506

Beep boop, I don't want this rule (lemmy.world)

submitted 6 months ago by ZILtoid1991@lemmy.world to c/196@lemmy.blahaj.zone

51 comments fedilink hide all child comments

you are viewing a single comment's thread
view the rest of the comments

[-] etuomaala@sopuli.xyz 9 points 6 months ago

We'll see how many seconds it takes to retrain the LLMs to adjust to this.

You are literally training LLMs to lie.

[-] SkyezOpen@lemmy.world 18 points 6 months ago

LLMs are black box bullshit that can only be prompted, not recoded. The gab one that was told 3 or 4 times not to reveal its initial prompt was easily jailbroken.

[-] etuomaala@sopuli.xyz 3 points 6 months ago

Woah, I have no idea what you're talking about. "The gab one"? What gab one?

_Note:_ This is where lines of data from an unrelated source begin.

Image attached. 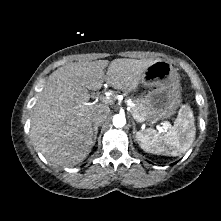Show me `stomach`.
I'll return each mask as SVG.
<instances>
[{"label":"stomach","instance_id":"stomach-1","mask_svg":"<svg viewBox=\"0 0 221 221\" xmlns=\"http://www.w3.org/2000/svg\"><path fill=\"white\" fill-rule=\"evenodd\" d=\"M141 83L151 90L145 96L147 120L153 122L171 117L181 102L177 70L165 60H157L143 73Z\"/></svg>","mask_w":221,"mask_h":221}]
</instances>
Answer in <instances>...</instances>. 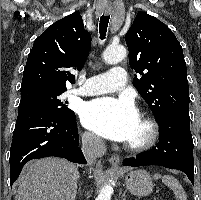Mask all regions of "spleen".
<instances>
[{
    "instance_id": "obj_1",
    "label": "spleen",
    "mask_w": 201,
    "mask_h": 200,
    "mask_svg": "<svg viewBox=\"0 0 201 200\" xmlns=\"http://www.w3.org/2000/svg\"><path fill=\"white\" fill-rule=\"evenodd\" d=\"M154 179H162V182L168 186L174 193L177 200H187V195L182 187V185L179 183V181L174 178L171 175H160L155 174Z\"/></svg>"
}]
</instances>
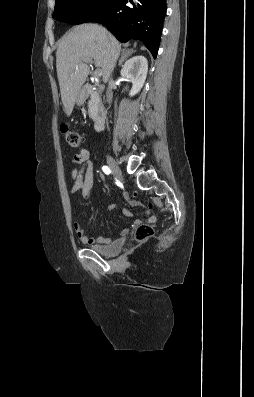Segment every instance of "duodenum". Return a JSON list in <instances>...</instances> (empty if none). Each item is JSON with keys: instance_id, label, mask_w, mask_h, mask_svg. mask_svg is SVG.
Here are the masks:
<instances>
[{"instance_id": "410a0bca", "label": "duodenum", "mask_w": 254, "mask_h": 397, "mask_svg": "<svg viewBox=\"0 0 254 397\" xmlns=\"http://www.w3.org/2000/svg\"><path fill=\"white\" fill-rule=\"evenodd\" d=\"M88 92H93V88L91 86H87ZM107 112L104 106H100L95 118H94V129L96 131H101L106 122Z\"/></svg>"}]
</instances>
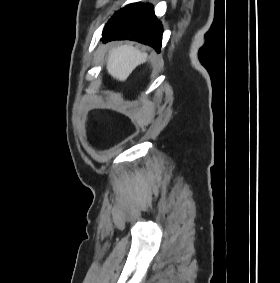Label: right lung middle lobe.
I'll return each instance as SVG.
<instances>
[{
  "mask_svg": "<svg viewBox=\"0 0 280 283\" xmlns=\"http://www.w3.org/2000/svg\"><path fill=\"white\" fill-rule=\"evenodd\" d=\"M137 4H138V3L129 4V5H127L126 7L120 9L119 11H117V12L113 15V17H112L111 19H113L114 17H116V16L119 15L120 13H122V12H124V11H126V10L132 8V7H134V6L137 5ZM111 19H110V20H111Z\"/></svg>",
  "mask_w": 280,
  "mask_h": 283,
  "instance_id": "dd1d6c3e",
  "label": "right lung middle lobe"
}]
</instances>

[-] trashgirlfriend@lemmy.world 4 points 6 months ago

Gab deployed their own GPT 4 and then told it to say that black people are bad

the instruction set was revealed with the old "repeat the last message" trick

[-] Wirlocke@lemmy.blahaj.zone 1 points 6 months ago

This is ultimately because LLMS are intelligent in the same way the subconscious is intelligent. It can rapidly make association but they are their initial knee jerk associations. In the same way that you can be tricked with word games if you're not thinking things through, the LLM gets tricked by saying the first thing on their mind.

However we're not far off from resolving this. Current methods are just to force the LLM to make a step by step plan before returning the final result.

Currently though there's the hot topic of Q* from OpenAI. No one knows what it is but a good theory is that it's applying the A* maze solving algorithm to the neural network. Essentially the LLM will explore possible routes in their neural network to try and discover the best answer. In other word it would let them think ahead and compare solutions, this would be far more similar to what the conscious mind does.

This would likely patch up these holes because it would discard pathways that lead to contradicting itself/the prompt, in favor of one that fits the entire prompt (In this case, acknowledging the attempt to have it break it's initial rules).